BOSTON -- The Massachusetts Department of Public Health (MDPH) today reported eastern equine encephalitis (EEE) in a male Middleboro resident who is in his 20s. The EEE virus (EEEV) infection was established by tests completed at the State Laboratory Institute on Sept. 16, 2004. He was admitted to the hospital on Sept. 8 and remains hospitalized. The two previous human cases were a male Brockton resident in his 60s reported on Aug. 12 and a male Holbrook teen reported on Sept. 2. Both of these cases were fatal.

 

EEE is a rare human disease, with fewer than 50 cases having been reported in Massachusetts since 1940. Similar to West Nile virus (WNV), the virus that causes EEE is transmitted to humans by bites from infected mosquitoes. Symptoms of EEE infection in humans include a sudden onset of high fever, stiff neck, headache, mental confusion and lack of energy. These symptoms appear two to ten days after infection.
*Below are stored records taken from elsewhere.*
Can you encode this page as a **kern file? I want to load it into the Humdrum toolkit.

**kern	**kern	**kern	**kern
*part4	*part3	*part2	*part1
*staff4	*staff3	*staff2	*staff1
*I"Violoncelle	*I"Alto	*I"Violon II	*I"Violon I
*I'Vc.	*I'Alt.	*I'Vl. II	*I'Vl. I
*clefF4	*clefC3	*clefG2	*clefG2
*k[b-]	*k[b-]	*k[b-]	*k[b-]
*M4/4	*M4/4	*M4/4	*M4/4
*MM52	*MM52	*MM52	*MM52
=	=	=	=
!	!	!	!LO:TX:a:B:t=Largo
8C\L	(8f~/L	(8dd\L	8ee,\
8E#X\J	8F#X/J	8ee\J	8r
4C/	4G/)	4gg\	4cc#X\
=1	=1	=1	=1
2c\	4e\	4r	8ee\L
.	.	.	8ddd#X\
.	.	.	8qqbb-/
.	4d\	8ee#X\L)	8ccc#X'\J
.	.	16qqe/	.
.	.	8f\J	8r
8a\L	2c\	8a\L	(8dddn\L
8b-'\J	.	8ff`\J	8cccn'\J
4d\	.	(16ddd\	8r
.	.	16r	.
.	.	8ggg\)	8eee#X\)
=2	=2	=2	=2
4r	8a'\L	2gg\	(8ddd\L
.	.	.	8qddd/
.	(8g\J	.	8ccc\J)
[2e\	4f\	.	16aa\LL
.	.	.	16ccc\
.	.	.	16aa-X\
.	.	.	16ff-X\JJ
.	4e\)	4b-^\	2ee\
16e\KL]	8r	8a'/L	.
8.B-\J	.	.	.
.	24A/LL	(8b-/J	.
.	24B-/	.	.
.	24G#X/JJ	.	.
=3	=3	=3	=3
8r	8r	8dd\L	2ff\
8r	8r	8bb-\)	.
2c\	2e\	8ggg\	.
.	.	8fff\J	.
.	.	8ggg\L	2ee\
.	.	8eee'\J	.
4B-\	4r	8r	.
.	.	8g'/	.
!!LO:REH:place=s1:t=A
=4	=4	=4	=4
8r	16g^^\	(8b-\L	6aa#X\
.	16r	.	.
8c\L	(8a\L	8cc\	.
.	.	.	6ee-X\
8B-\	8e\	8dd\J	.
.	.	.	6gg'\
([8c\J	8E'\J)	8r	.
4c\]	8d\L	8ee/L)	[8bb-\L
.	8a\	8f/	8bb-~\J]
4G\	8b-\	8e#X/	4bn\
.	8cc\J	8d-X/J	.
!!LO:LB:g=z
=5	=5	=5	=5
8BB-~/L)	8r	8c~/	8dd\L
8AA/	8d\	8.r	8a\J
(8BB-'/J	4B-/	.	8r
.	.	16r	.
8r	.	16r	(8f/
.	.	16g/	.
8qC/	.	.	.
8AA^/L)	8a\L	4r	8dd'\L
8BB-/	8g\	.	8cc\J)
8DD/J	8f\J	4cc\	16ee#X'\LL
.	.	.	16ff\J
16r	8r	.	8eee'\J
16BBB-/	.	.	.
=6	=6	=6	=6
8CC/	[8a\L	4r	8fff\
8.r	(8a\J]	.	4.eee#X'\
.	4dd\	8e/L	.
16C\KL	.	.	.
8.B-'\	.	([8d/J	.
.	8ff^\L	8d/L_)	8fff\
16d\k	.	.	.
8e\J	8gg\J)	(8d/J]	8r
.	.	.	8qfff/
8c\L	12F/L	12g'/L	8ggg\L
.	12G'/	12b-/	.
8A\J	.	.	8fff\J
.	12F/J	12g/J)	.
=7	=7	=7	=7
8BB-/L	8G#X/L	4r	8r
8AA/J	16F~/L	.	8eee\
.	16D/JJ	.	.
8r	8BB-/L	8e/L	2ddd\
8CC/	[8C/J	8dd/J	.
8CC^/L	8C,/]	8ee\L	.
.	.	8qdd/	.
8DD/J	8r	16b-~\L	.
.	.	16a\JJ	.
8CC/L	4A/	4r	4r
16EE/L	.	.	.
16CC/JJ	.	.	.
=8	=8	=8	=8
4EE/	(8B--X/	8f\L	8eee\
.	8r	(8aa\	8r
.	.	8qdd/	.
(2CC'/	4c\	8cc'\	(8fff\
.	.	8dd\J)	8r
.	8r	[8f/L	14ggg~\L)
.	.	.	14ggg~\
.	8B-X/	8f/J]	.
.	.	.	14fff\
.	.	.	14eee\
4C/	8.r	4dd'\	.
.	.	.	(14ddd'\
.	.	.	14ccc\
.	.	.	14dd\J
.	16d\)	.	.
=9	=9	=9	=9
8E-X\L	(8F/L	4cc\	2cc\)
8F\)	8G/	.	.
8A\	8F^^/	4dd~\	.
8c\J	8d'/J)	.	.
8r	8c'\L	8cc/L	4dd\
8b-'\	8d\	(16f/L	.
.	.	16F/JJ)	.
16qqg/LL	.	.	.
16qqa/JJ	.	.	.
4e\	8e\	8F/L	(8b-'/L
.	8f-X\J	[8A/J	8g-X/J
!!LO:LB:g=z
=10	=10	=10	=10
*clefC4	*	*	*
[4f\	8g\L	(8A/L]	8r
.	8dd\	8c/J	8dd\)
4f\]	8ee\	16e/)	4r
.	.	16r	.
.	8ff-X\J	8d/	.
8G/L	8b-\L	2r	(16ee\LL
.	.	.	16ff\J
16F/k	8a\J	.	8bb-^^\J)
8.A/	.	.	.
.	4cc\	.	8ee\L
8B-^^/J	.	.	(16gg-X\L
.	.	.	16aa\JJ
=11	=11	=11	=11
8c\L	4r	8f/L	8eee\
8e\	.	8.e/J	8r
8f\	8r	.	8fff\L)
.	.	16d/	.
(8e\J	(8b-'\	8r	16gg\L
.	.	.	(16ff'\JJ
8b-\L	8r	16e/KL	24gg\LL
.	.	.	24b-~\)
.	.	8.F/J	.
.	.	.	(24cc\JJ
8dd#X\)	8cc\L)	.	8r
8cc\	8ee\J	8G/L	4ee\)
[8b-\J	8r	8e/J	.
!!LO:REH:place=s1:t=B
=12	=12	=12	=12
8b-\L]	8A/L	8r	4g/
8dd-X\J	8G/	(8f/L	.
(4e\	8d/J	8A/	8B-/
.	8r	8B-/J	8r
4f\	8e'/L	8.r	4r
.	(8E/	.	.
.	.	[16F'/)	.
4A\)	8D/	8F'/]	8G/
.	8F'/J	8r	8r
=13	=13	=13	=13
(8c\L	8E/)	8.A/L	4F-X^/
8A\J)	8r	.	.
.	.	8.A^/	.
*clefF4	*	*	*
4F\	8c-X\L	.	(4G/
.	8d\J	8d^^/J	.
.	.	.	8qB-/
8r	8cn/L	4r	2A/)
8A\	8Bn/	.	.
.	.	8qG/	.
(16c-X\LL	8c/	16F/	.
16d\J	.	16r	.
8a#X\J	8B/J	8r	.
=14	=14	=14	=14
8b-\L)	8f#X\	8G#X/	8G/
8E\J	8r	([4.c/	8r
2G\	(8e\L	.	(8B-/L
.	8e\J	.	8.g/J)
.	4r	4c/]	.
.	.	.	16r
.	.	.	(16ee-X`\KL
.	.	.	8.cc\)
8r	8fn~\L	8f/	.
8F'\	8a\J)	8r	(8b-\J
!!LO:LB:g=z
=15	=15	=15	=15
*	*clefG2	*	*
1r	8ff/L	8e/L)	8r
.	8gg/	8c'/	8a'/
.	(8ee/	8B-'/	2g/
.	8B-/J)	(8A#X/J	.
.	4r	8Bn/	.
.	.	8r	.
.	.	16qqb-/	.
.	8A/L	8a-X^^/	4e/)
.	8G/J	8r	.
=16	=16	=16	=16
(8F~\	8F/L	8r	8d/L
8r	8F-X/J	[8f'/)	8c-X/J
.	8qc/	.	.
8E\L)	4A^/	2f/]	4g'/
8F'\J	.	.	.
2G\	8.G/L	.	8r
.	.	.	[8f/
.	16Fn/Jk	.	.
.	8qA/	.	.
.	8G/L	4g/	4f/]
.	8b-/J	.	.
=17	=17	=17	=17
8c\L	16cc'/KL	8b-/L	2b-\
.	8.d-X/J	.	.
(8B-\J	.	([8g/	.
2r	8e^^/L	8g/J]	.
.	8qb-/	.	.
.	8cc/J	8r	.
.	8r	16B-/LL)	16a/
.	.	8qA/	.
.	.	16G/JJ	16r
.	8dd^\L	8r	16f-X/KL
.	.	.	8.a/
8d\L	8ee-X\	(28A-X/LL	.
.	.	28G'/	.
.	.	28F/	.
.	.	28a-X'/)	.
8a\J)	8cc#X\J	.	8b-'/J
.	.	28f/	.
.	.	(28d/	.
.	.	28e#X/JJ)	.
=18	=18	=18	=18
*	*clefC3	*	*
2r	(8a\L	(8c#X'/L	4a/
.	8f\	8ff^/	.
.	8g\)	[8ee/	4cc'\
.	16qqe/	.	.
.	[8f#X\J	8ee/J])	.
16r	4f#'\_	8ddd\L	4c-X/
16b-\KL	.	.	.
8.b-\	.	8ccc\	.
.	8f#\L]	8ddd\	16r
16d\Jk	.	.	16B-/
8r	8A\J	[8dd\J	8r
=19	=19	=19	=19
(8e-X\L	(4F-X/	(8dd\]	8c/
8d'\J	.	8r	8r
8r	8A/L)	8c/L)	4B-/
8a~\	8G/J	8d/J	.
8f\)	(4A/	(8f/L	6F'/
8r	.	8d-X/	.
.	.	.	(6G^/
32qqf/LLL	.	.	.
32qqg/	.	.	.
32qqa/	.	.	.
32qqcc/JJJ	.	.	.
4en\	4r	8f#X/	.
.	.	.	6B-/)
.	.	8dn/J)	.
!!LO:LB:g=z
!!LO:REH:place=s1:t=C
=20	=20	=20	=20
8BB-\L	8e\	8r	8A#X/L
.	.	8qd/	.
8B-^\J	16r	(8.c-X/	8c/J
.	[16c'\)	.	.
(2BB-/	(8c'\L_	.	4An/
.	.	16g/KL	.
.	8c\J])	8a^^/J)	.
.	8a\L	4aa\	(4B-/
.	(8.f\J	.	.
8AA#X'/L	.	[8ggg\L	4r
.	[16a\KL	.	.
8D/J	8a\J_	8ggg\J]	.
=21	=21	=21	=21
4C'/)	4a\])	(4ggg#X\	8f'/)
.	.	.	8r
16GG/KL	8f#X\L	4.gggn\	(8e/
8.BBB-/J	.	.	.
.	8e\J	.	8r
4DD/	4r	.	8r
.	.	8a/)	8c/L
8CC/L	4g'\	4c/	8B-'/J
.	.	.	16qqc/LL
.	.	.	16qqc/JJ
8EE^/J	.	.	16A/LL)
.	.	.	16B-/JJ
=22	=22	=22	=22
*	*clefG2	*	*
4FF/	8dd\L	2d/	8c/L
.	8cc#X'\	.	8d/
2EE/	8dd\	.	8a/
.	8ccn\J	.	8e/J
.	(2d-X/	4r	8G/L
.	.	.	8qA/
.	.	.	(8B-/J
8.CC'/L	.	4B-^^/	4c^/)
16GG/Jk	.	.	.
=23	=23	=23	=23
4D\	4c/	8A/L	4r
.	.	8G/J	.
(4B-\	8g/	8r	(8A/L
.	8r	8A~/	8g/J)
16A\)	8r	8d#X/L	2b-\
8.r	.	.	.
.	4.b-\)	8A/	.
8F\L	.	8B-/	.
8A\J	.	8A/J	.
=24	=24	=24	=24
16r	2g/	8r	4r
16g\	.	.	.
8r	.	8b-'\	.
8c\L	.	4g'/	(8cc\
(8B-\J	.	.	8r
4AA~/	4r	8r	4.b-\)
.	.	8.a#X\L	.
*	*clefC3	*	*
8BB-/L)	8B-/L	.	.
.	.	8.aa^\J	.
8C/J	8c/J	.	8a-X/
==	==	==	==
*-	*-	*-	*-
Inflammation and swelling of the brain, called encephalitis, is the most dangerous complication. Encephalitis can worsen quickly and patients may go into a coma within a week. The risk of transmission of EEE virus is greatest in August and September and continues until mosquito activity ends after the first hard frost.

 

MDPH encourages anyone who develops symptoms of EEE infection, such as sudden onset of high fever, stiff neck, headache, mental confusion and lack of energy, to seek medical attention as soon as possible.

 

MDPH has also previously identified two horses with EEE this year, one from Walpole and another from Middleboro. In 2003, five horses tested positive for the virus that causes EEE.

 

MDPH has also identified 30 mosquito specimens as positive for the EEE virus to date in 2004. The specimens were collected between July 28 to Sept. 13, 2004 from Bristol, Plymouth and Norfolk counties from the towns of Attleboro, Dartmouth, Easton, Norton, Raynham, Middleborough, Halifax, New Bedford, Holbrook, Walpole, Pembroke, Plymouth, Rockland and Kingston.